The certificates are issued in a digital wallet created by Kiwa. The app can be used by both the seafarers and the enforcement agencies. The enforcers can also use any other compliant ISO18013-5 app that supports the defined DocType.
The electronic certificates are legally recognized and have the same value as traditional paper documents. They are encrypted and secured with advanced digital signatures, based on ISO 18013-5, guaranteeing their authenticity and integrity.
To explain the digital certificates to international parties, the Dutch Ministry has issued a ‘To Whom It May Concern’ letter. Additionally, seafarers will also be provided with a physical document, to prevent ships from being stuck in harbors that do not accept digital documents.
The pilot runs for six months, until October 2024. Kiwa and the Ministry will then evaluate the pilot through interviews, data, and audit logs.
What’s next for governmental organizations?
Organizations such as Kiwa have not been sitting still throughout the development process of eIDAS 2.0. But governmental organizations have their work cut out for them as well, Arvid highlights.
“One of the most important steps that governmental organizations must take is making legislation suitable for the issuance of digital documents. At the moment, legislation has very literal descriptions of what documents should look like. So there is quite a bit of work on the policy side to review all your legislation. If the digital equivalent is not included, it simply cannot be accepted. A number of government departments have already been working on this, but there are also some departments that are running behind.”
“The next step is looking at the core registry. Usually, the data is not managed by the policy department, but by an executive department. And they will need to prepare on the basis of the legislation as well. What’s important is to decide whether the attributes can be issued as EAAs (electronic attestation of attributes), or QEAAs (qualified electronic attestation of attributes). In the latter case, you need to become a Qualified Trust Service Provider (QTSP) to be able to issue these QEAAs.”

## Extracted records
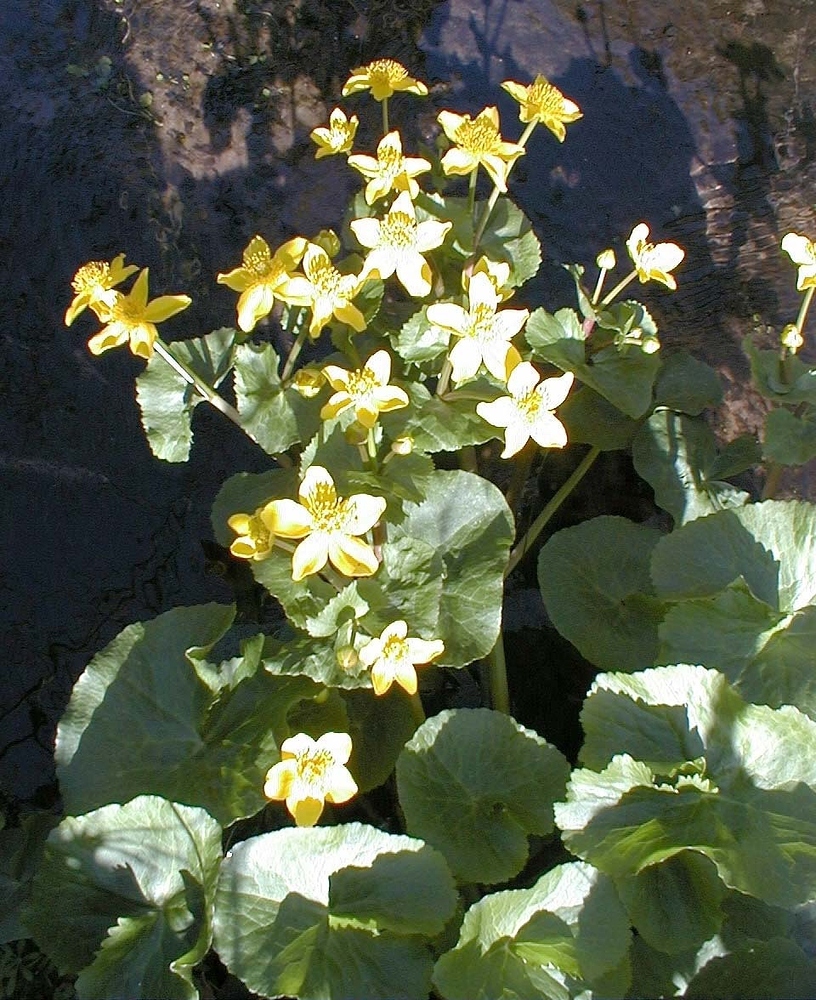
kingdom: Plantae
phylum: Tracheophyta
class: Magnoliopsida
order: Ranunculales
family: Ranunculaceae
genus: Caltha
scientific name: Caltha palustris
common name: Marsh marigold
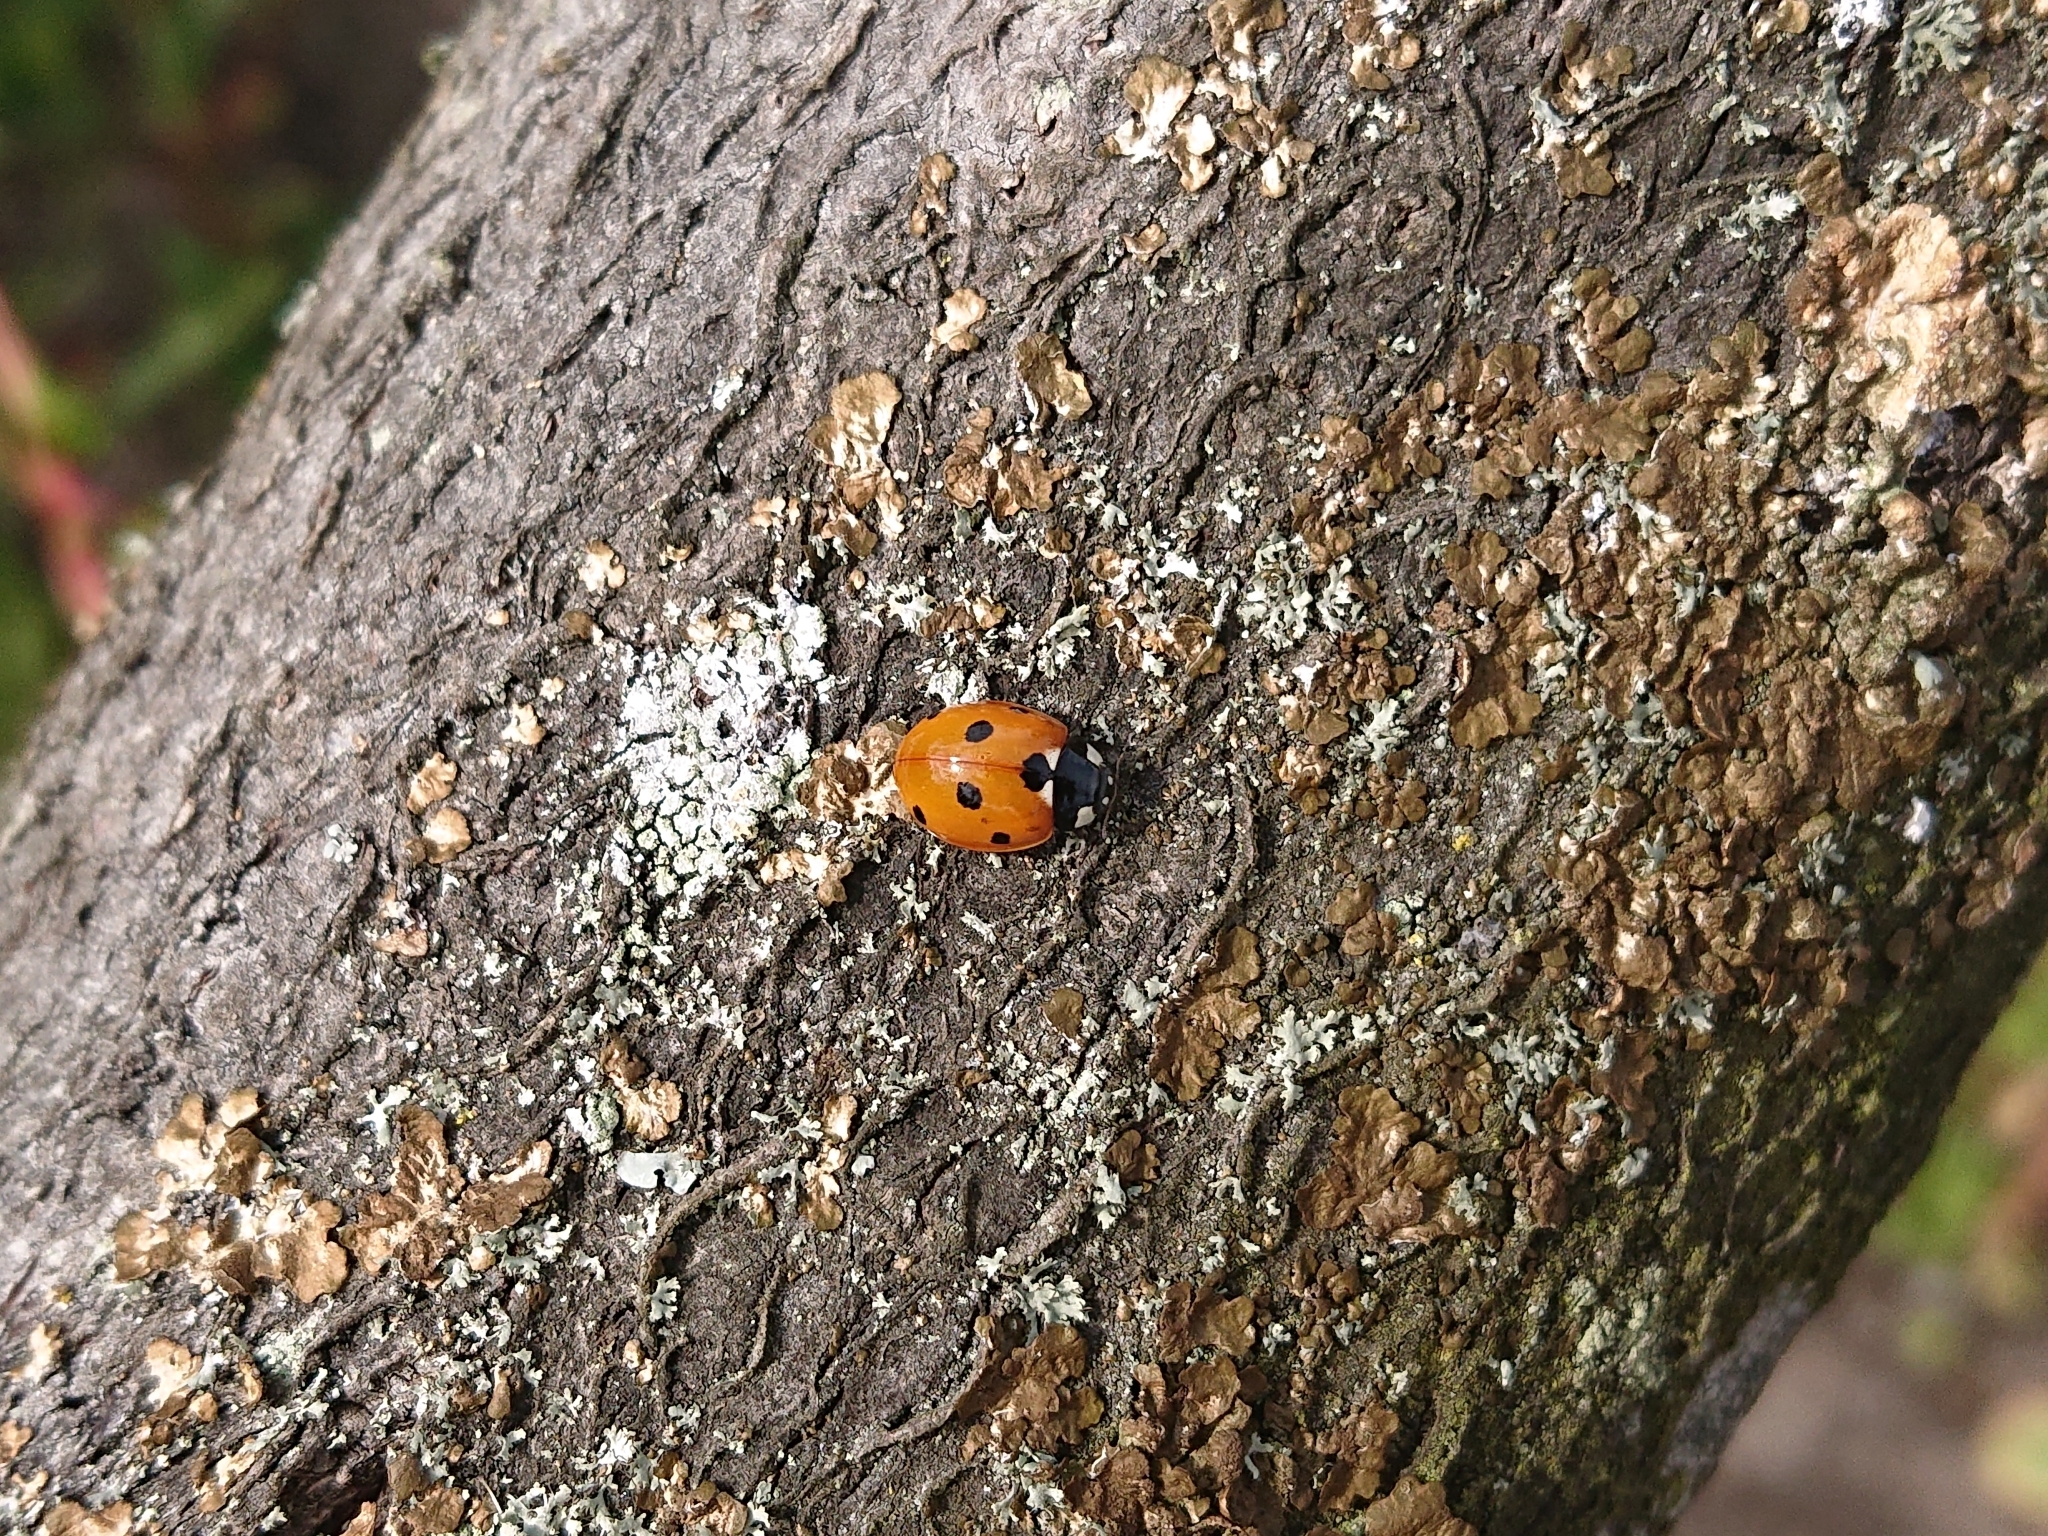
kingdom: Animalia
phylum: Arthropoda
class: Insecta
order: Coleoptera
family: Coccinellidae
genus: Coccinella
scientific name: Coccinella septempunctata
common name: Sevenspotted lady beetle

## Task instructions
**a)** For each statement about the text on digital seafarer certificates, answer yes or no and quote the words of the text that decide it. (i) The pilot is set to run for six months, ending in October 2024. (ii) Enforcement agencies may check the certificates only with the app made by Kiwa. (iii) Seafarers in the pilot will not get any physical document.
**b)** Rewrite the stretch of the text on digital seafarer certificates from "To explain the" through "for governmental organizations?", putting "trial" wherever "pilot" appears.

## Answers for the tasks
**a)**
(i) Yes: "The pilot runs for six months, until October 2024."
(ii) No: "The enforcers can also use any other compliant ISO18013-5 app that supports the defined DocType."
(iii) No: "seafarers will also be provided with a physical document, to prevent ships from being stuck in harbors that do not accept digital documents."

**b)**
To explain the digital certificates to international parties, the Dutch Ministry has issued a ‘To Whom It May Concern’ letter. Additionally, seafarers will also be provided with a physical document, to prevent ships from being stuck in harbors that do not accept digital documents.
The trial runs for six months, until October 2024. Kiwa and the Ministry will then evaluate the trial through interviews, data, and audit logs.
What’s next for governmental organizations?